A CDC spokeswoman said yesterday there were 537 eligible applicants for 142 grants. “Clearly, it’s a highly competitive process,” agency spokeswoman Kathryn Bina said. “CDC was not able to fund every applicant.”
She said that while Stop AIDS did not receive a direct CDC grant, the organization is still eligible to participate in other CDC-funded programs administered through state and local health departments.
A November 2001 investigation by the Department of Health and Human Services (HHS) concluded that some Stop AIDS workshops met the “legal definition of obscene material,” and violated federal guidelines by promoting sexual activity. HHS Inspector General Janet Rehnquist reported that the “Great Sex” workshop “appears to directly promote sexual activity, which is not consistent with CDC’s basic principles.”

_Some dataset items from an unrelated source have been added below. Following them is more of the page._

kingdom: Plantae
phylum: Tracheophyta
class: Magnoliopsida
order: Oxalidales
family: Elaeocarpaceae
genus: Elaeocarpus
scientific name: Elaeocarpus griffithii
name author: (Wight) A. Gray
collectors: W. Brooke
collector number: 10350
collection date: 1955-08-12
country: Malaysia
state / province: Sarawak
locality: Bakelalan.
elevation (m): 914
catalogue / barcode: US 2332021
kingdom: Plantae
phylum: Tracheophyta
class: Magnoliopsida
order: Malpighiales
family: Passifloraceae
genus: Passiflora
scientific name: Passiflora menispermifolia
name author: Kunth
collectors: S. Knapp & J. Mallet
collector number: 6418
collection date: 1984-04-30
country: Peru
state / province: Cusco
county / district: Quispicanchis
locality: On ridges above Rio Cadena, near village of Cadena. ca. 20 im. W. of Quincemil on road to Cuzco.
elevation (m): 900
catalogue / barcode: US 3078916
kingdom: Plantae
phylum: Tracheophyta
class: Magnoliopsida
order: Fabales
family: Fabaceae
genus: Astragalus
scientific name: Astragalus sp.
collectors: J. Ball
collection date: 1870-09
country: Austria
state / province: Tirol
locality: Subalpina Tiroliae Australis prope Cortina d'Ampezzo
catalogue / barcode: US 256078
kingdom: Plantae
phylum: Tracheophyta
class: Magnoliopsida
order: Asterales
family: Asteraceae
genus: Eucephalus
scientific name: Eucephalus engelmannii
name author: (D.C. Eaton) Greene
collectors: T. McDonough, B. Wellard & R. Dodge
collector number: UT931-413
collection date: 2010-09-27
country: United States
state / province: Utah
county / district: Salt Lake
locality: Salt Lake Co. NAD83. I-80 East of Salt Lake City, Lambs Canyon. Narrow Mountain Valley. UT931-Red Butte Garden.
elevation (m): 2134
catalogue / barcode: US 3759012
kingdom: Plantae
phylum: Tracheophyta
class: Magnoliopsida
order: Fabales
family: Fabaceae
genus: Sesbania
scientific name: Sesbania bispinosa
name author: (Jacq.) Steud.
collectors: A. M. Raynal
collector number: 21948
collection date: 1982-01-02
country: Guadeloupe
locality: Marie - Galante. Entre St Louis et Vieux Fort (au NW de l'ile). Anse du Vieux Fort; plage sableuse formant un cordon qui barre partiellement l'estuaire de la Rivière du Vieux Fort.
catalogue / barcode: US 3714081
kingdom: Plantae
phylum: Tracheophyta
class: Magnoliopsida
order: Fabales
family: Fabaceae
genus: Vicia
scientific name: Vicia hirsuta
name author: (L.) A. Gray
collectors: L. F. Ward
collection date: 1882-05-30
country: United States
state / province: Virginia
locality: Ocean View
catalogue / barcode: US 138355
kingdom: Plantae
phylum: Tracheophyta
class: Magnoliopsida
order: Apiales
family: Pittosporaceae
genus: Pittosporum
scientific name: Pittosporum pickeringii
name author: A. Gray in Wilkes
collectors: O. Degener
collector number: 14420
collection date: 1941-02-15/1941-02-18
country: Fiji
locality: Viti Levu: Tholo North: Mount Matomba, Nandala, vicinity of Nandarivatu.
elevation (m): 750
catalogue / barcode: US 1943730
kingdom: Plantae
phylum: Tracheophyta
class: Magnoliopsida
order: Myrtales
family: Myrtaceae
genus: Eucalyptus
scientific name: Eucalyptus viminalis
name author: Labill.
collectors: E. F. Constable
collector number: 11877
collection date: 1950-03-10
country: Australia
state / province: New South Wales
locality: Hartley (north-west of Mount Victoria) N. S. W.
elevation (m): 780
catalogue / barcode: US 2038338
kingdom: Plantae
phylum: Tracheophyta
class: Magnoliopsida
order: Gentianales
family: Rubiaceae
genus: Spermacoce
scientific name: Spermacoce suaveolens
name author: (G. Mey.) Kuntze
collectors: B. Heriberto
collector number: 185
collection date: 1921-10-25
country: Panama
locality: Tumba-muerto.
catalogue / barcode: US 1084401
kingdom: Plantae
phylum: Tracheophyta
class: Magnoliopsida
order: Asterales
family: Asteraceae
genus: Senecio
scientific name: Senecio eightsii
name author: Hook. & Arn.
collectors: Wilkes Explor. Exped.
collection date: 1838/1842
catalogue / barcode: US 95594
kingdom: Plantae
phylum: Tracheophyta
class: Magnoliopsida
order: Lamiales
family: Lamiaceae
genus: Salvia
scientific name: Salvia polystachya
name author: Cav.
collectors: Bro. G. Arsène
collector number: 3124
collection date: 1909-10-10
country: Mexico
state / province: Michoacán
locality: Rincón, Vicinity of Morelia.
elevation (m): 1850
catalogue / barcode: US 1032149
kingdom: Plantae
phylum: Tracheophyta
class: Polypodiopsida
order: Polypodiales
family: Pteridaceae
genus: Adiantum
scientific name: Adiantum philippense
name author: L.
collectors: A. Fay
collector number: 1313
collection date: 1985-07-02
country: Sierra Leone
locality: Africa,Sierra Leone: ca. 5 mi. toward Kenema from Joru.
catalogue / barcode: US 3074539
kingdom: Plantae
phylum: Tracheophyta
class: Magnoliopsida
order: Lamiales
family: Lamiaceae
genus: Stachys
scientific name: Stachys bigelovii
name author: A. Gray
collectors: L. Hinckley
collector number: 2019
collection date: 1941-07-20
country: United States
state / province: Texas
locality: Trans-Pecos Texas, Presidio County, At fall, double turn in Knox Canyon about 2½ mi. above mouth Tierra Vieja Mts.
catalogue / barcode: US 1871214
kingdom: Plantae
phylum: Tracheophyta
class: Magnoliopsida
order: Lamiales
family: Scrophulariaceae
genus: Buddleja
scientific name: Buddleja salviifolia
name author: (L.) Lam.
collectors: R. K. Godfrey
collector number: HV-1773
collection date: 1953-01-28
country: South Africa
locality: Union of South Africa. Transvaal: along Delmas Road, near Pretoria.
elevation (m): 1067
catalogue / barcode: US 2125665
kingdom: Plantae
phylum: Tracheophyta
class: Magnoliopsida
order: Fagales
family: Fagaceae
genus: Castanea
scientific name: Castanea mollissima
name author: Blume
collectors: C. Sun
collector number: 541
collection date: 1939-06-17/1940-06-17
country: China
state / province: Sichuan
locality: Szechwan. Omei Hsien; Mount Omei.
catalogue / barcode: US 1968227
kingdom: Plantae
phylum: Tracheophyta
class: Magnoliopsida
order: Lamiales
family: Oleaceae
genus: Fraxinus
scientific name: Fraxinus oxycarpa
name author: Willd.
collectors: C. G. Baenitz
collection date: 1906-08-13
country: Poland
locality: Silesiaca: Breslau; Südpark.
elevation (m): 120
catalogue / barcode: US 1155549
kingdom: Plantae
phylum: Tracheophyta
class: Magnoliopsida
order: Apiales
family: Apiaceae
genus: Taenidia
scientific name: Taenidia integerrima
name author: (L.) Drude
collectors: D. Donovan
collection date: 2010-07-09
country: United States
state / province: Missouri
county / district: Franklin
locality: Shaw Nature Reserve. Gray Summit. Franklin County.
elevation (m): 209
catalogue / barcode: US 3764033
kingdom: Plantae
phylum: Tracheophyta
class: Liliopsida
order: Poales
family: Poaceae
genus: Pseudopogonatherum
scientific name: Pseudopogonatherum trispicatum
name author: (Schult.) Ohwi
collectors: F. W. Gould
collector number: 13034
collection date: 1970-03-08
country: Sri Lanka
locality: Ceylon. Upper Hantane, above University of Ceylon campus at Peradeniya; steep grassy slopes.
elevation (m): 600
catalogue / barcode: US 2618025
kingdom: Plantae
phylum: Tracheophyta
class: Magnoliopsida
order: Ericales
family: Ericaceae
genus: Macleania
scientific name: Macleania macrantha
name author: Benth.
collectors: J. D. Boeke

Stop AIDS officials complained of “redundant and unnecessary congressional inquiries and federal investigations” and continued offering such activities as a sadomasochism workshop, an “erotic writing workshop,” and a workshop about male prostitutes that promised “practical tips … for safe and friendly relations with escorts.”
“Three years ago, I asked CDC to prove that Stop AIDS programs were effective, and I’m still waiting for an answer,” said Michael Petrelis, a San Francisco AIDS activist and critic of the Stop AIDS Project.
Mr. Riggs, the Stop AIDS spokesman, said CDC is “playing politics with people’s lives” by denying funding for the group.
“Why is the federal government squandering millions of dollars on abstinence programs even as they’re defunding effective prevention with high-risk HIV-negative populations?” Mr. Riggs said.